Description of the task: Working through the records below, count the lines that include "upgrade". The reply is that number alone.

Data for the task:

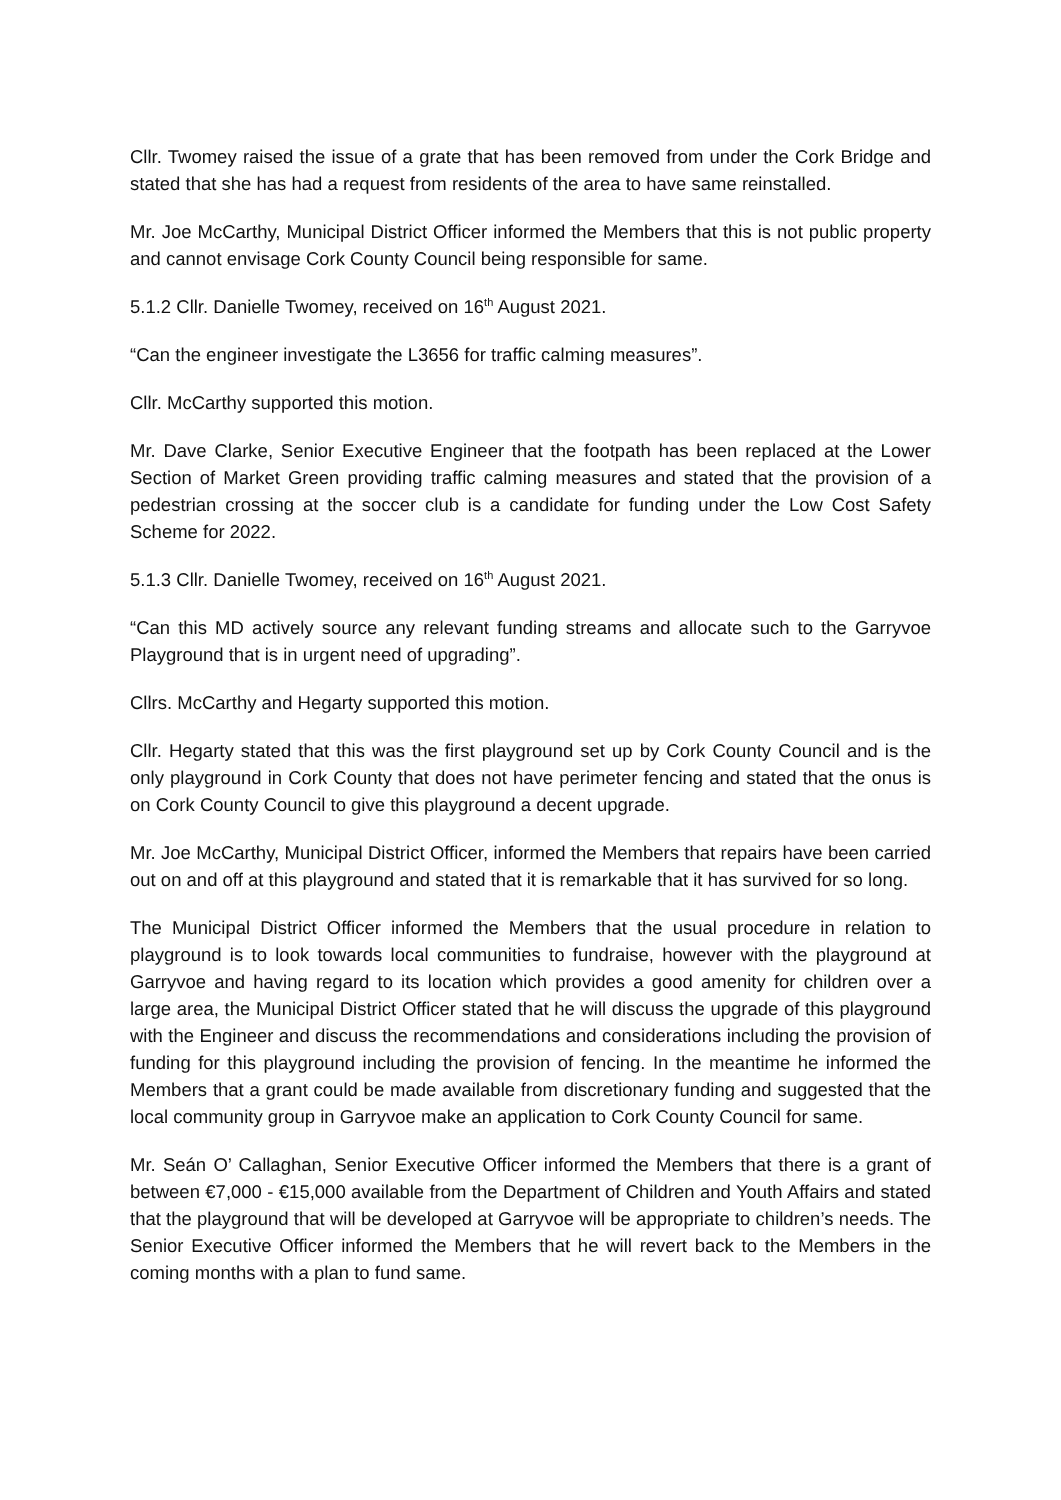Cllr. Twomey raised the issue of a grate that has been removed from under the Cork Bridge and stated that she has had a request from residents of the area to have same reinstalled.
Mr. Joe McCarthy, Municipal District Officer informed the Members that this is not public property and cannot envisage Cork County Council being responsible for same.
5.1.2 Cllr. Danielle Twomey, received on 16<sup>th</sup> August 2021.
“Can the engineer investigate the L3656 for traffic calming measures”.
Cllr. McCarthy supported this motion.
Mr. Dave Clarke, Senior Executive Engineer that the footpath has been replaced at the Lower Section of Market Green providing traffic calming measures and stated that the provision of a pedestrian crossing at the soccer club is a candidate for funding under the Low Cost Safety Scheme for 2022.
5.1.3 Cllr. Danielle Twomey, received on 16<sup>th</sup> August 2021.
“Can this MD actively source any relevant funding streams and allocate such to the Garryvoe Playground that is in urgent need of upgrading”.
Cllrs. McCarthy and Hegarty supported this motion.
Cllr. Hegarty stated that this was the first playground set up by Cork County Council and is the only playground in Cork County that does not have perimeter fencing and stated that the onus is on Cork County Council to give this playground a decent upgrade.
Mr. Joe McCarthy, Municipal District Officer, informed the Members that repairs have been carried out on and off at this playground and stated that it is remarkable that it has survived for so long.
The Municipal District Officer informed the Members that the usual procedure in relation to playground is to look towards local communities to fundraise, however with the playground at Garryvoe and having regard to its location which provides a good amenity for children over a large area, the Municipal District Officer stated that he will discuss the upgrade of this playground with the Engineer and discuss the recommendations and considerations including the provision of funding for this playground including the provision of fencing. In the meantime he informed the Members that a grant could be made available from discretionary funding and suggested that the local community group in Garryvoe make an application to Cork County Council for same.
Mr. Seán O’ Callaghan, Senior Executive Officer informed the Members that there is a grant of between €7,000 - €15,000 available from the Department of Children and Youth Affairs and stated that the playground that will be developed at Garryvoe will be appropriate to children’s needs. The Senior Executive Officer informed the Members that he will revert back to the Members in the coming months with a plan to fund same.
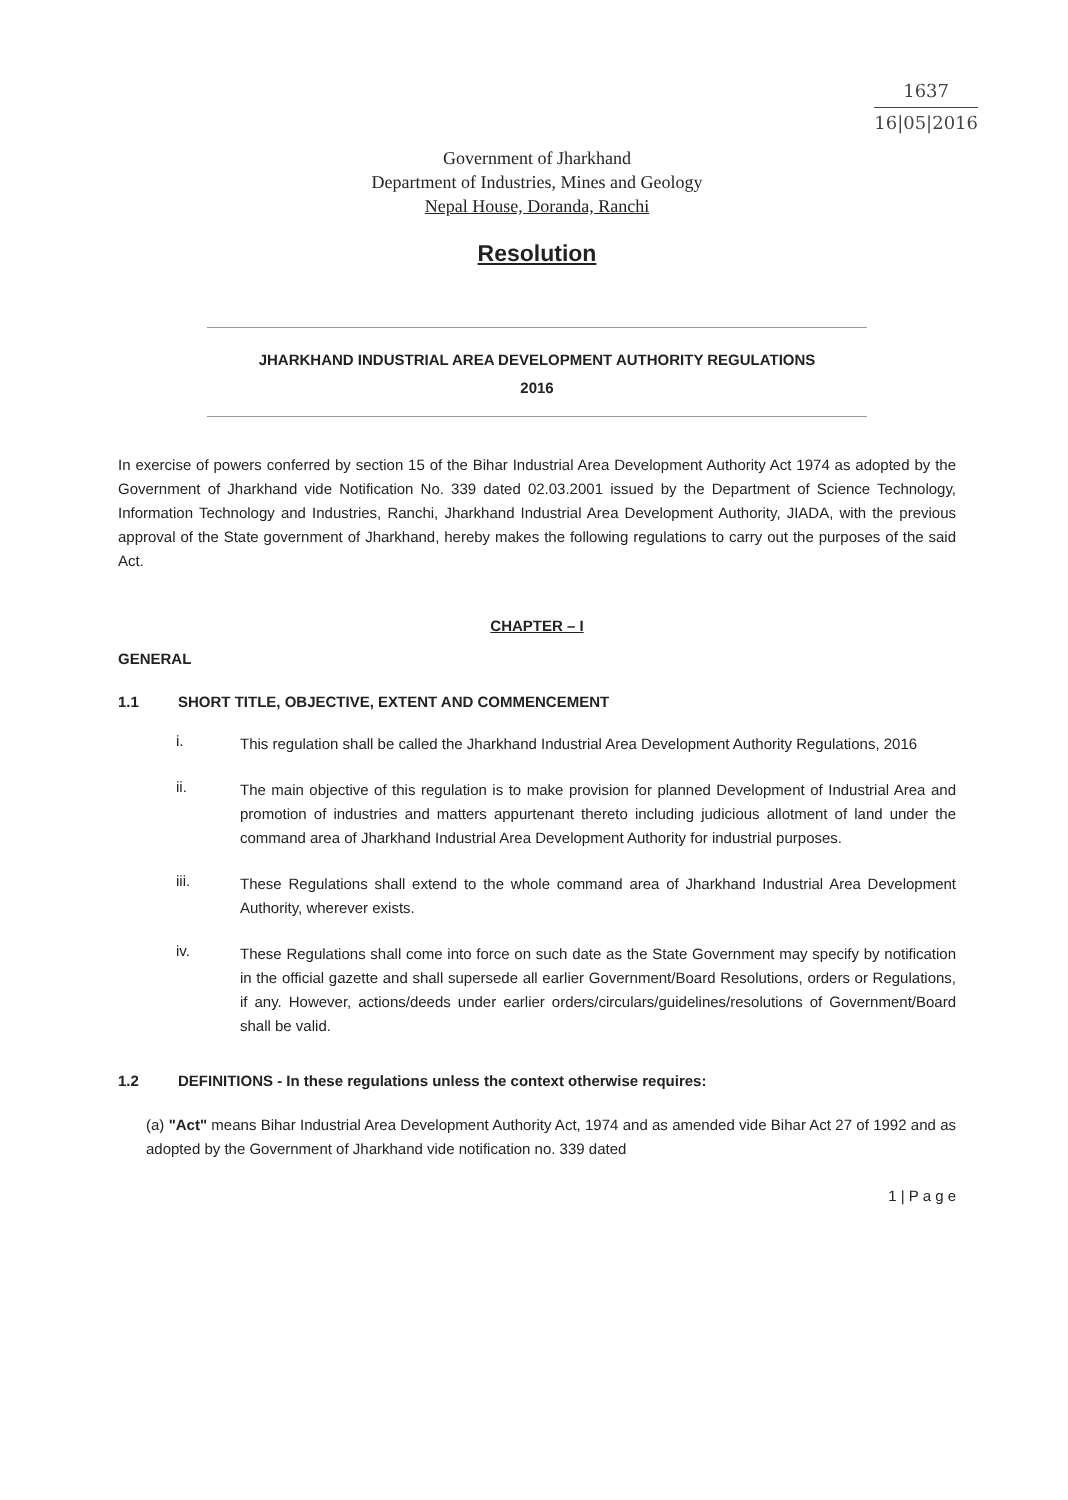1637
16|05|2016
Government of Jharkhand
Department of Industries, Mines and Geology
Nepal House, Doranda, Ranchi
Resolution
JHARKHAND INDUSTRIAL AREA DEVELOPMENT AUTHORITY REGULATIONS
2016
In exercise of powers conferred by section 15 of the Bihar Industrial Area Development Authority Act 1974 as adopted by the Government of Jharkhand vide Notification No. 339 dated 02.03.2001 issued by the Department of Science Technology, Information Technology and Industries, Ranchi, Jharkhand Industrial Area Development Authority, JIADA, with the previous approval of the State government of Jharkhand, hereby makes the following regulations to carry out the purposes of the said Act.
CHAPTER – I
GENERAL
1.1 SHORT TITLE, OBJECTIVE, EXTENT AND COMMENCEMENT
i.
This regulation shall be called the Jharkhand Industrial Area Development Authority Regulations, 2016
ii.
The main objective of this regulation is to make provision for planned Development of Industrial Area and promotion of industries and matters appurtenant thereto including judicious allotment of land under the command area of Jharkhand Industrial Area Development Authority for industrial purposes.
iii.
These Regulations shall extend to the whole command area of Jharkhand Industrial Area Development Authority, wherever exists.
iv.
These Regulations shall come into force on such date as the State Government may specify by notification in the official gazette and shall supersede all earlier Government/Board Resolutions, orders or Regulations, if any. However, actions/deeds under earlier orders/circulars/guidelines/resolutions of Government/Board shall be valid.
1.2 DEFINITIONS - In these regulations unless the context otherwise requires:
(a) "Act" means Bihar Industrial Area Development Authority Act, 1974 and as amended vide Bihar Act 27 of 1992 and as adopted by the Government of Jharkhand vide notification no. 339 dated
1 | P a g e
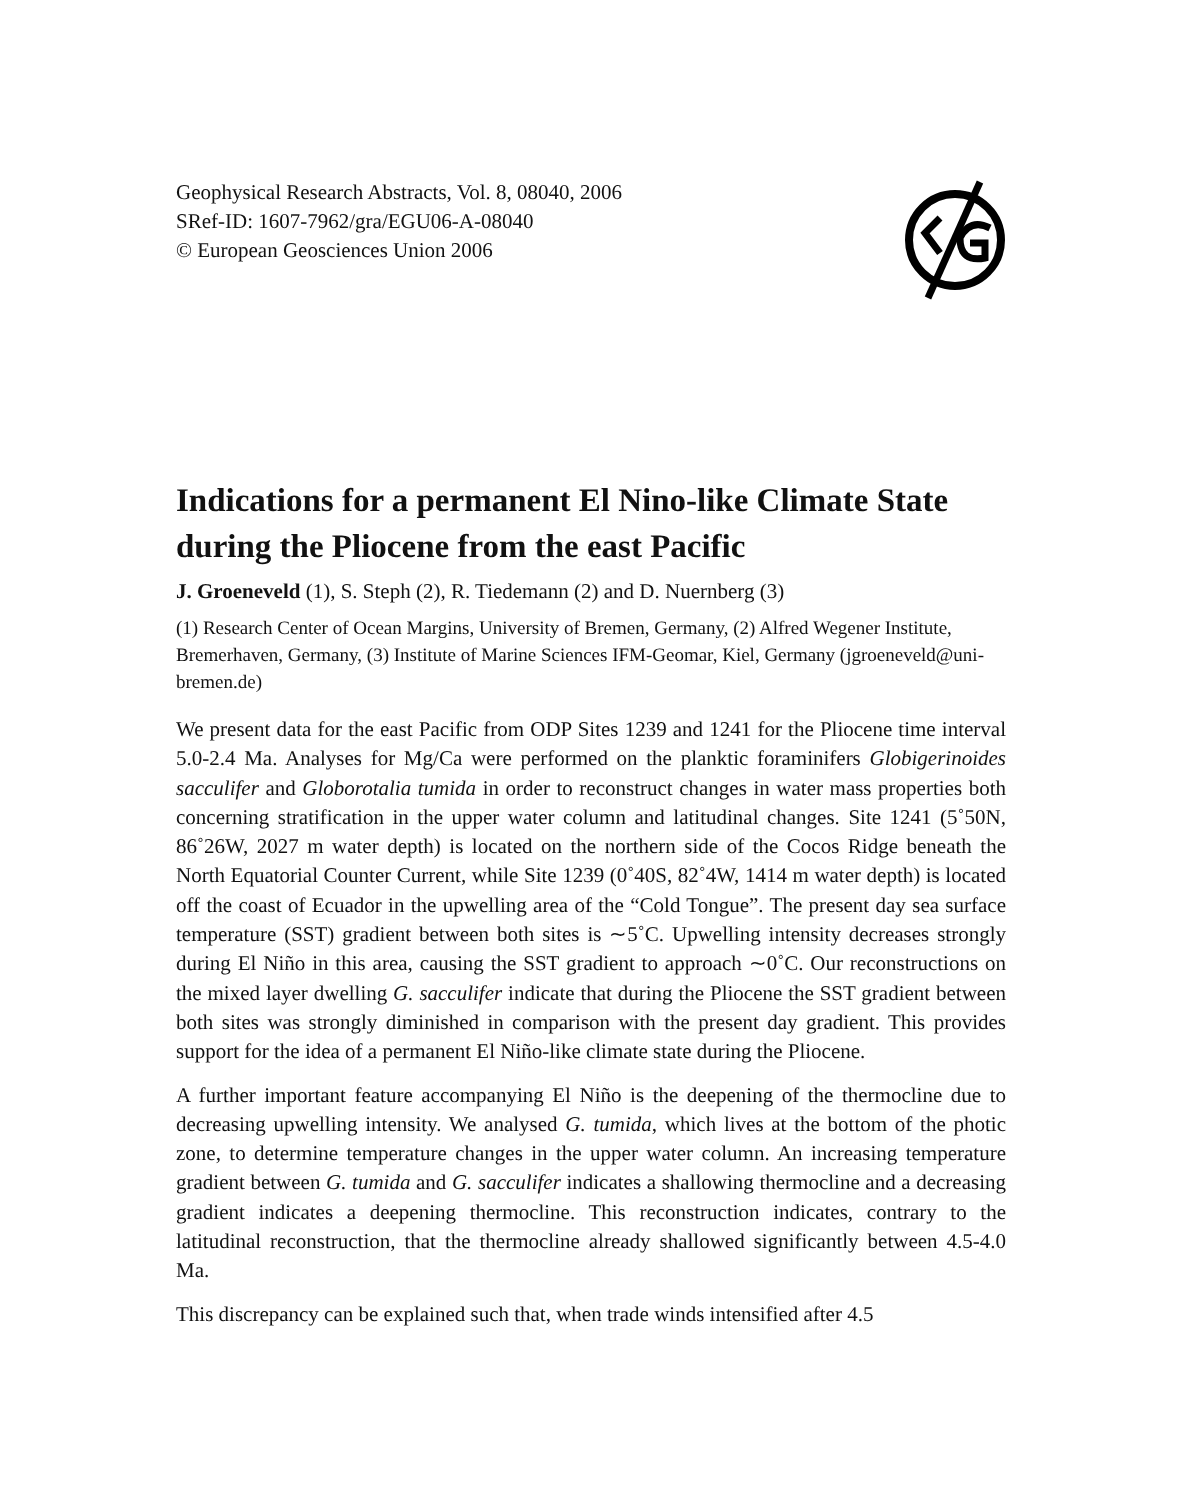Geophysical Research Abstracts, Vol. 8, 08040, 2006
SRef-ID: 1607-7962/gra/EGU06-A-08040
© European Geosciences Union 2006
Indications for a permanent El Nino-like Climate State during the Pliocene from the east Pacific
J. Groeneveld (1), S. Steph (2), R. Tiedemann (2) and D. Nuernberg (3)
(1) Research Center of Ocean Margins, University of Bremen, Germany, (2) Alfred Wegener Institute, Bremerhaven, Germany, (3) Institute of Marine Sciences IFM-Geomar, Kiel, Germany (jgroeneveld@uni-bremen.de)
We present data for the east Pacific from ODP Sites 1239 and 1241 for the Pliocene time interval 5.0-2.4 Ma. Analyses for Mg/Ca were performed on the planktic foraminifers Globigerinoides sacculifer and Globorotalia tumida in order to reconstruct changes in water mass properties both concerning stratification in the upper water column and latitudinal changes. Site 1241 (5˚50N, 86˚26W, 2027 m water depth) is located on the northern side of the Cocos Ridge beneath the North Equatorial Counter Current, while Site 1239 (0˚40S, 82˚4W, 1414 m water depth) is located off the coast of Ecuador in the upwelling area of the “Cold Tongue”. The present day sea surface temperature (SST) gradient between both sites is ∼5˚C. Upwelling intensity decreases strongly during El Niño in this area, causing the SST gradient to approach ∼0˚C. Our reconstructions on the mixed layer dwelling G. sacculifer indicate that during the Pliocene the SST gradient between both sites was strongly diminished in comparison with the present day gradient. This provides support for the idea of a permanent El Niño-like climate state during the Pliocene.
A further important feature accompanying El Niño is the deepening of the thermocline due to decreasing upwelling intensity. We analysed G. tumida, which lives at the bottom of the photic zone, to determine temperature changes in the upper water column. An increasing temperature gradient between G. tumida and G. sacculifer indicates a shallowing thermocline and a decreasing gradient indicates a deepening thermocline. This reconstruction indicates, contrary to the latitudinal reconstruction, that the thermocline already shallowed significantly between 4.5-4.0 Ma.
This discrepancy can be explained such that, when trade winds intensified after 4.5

Response for this exercise: 2